Die USA und westliche Länder befürchten, dass Russland nach dem Anschluss der Halbinsel Krim auch im Osten der Ukraine eingreifen könnten. Diese Sorgen wurden auch genährt durch eine Erklärung des abgesetzten ukrainischen Präsidenten Wiktor Janukowitsch. Dieser sprach sich für ein landesweites Referendum aus, in dem Bürger über die Zukunft der Ukraine entscheiden sollten.

Die staatliche Nachrichtenagentur RIA-Novosti verbreitete zudem die Einschätzung des dem Kreml nahestehenden Analysten Alexei Muchin, wonach ein landesweites Referendum schwierig zu organisieren sei. Die Regionen im Südosten der Ukraine könnten dies aber durchaus schaffen. Dort sind ethnische Russen und moskautreue Ukrainer besonders stark vertreten. Das Referendum auf der Krim wird vom Westen als nicht legitim angesehen.

Kein Anlass zur Beunruhigung in der Ostukraine

Bei den Vereinten Nationen bemühte sich Russland derweil, die Sorgen vor einer weiteren Eskalation zu dämpfen. UNO-Generalsekretär Ban Ki-moon erklärte, Putin habe ihm versichert, dass er nach dem Anschluss der Krim keine weiteren militärischen Schritte in der Ukraine plane. Das bekräftigte auch der russische UNO-Botschafter Witali Tschurkin, der gemeinsam mit Ban am Freitagabend vor die Presse trat. Die Grenzbeobachtungen, die rund ein Dutzend Länder durchgeführt hätten, hätten keinen Anlass zur Beunruhigung gegeben, sagte Tschurkin. Er warf nicht näher bezeichneten Ländern vor, «künstlich die Atmosphäre einer internationalen Krise aufzubauschen».

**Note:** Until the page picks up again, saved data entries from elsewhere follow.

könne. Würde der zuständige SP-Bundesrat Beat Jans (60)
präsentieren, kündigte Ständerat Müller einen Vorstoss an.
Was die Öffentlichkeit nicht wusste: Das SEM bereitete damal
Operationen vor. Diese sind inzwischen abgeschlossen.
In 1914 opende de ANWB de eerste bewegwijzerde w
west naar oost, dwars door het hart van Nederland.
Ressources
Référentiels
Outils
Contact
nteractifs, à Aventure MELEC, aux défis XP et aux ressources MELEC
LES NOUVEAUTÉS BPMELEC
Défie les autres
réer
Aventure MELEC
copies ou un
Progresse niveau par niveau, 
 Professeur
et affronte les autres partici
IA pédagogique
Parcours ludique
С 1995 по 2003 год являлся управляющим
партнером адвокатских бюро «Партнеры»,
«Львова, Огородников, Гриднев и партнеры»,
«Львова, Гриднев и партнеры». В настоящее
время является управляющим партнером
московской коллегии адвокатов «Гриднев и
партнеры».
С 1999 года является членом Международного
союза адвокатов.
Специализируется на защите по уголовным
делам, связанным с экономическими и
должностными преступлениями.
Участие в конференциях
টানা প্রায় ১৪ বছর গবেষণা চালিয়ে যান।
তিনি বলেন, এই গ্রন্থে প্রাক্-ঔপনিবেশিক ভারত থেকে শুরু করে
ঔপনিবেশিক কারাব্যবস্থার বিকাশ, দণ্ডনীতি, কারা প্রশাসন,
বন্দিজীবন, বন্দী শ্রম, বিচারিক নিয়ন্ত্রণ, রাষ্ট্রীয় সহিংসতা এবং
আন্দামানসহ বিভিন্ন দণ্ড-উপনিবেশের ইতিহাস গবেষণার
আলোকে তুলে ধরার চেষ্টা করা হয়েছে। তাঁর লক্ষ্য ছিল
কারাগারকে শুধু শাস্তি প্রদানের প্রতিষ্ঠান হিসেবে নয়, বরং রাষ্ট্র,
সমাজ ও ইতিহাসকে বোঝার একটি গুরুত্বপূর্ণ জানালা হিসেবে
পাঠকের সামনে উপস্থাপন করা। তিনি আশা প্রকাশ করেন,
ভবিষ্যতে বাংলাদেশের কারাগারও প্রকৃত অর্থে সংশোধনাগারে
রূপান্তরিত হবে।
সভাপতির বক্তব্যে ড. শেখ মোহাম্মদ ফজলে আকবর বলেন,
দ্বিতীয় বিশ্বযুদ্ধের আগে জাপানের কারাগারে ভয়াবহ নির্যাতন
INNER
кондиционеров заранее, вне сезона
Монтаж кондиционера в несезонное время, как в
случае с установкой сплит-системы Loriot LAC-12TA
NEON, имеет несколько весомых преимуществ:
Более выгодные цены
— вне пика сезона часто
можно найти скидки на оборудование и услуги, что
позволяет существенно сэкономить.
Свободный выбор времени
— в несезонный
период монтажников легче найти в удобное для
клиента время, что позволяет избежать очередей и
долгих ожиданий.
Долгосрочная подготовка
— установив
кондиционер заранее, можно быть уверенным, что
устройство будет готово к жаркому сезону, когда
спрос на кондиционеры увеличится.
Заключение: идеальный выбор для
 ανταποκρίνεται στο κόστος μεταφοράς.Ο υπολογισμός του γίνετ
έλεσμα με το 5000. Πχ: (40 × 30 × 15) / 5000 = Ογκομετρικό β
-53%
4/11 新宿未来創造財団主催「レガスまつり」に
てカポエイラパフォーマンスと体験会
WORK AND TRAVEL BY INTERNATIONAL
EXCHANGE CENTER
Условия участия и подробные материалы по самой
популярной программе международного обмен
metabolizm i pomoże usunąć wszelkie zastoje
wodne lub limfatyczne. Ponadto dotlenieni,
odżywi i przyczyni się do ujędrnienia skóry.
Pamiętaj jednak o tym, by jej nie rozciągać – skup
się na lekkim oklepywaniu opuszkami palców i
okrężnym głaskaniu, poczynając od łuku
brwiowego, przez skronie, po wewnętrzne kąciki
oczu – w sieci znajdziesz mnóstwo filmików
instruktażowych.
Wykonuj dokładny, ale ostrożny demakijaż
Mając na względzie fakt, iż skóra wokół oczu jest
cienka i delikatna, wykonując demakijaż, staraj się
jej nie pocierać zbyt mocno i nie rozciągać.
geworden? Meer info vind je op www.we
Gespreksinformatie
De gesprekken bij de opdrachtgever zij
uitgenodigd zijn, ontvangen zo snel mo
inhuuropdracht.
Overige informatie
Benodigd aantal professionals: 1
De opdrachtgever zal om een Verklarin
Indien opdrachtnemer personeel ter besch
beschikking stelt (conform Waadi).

Wirtschaftlich gerät Russland zunehmend unter Druck. Die US-Ratingagentur Moody's prüft eine Herabstufung der Kreditwürdigkeit. Gründe seien ein Nachlassen der Wirtschaftskraft und ein grösseres Risiko angesichts des ungewissen Fortgangs der Ukraine-Krise, teilte das Unternehmen mit.

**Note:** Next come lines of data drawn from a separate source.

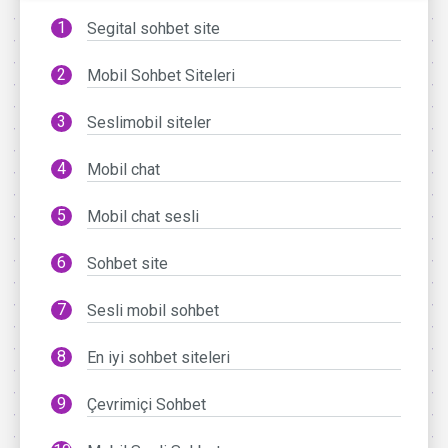
Segital sohbet site
Mobil Sohbet Siteleri
Seslimobil siteler
Mobil chat
Mobil chat sesli
Sohbet site
Sesli mobil sohbet
En iyi sohbet siteleri
Çevrimiçi Sohbet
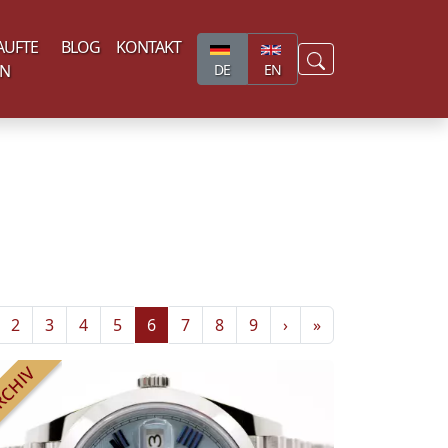
AUFTE
BLOG
KONTAKT
EN
DE
EN
2
3
4
5
6
7
8
9
›
»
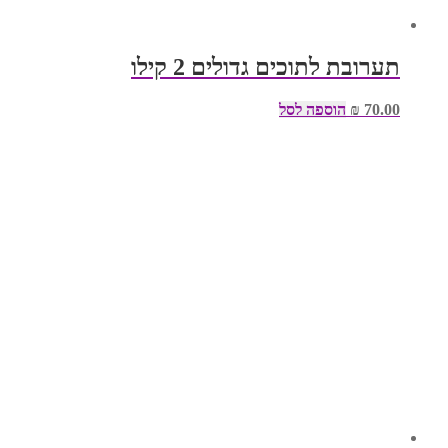
תערובת לתוכים גדולים 2 קילו
70.00
₪
הוספה לסל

Derzeit haben langfristige russische Anleihen bei Moody's ein Rating von Baa1. Als möglich gilt eine Abstufung um eine Stufe auf Baa2. Beide Ratings bezeichnen eine spekulative Anlage. Bei Verschlechterung der Lage ist demnach mit Ausfällen zu rechnen. Je schlechter das Rating, desto teurer wird es für ein Land, sich Geld zu beschaffen.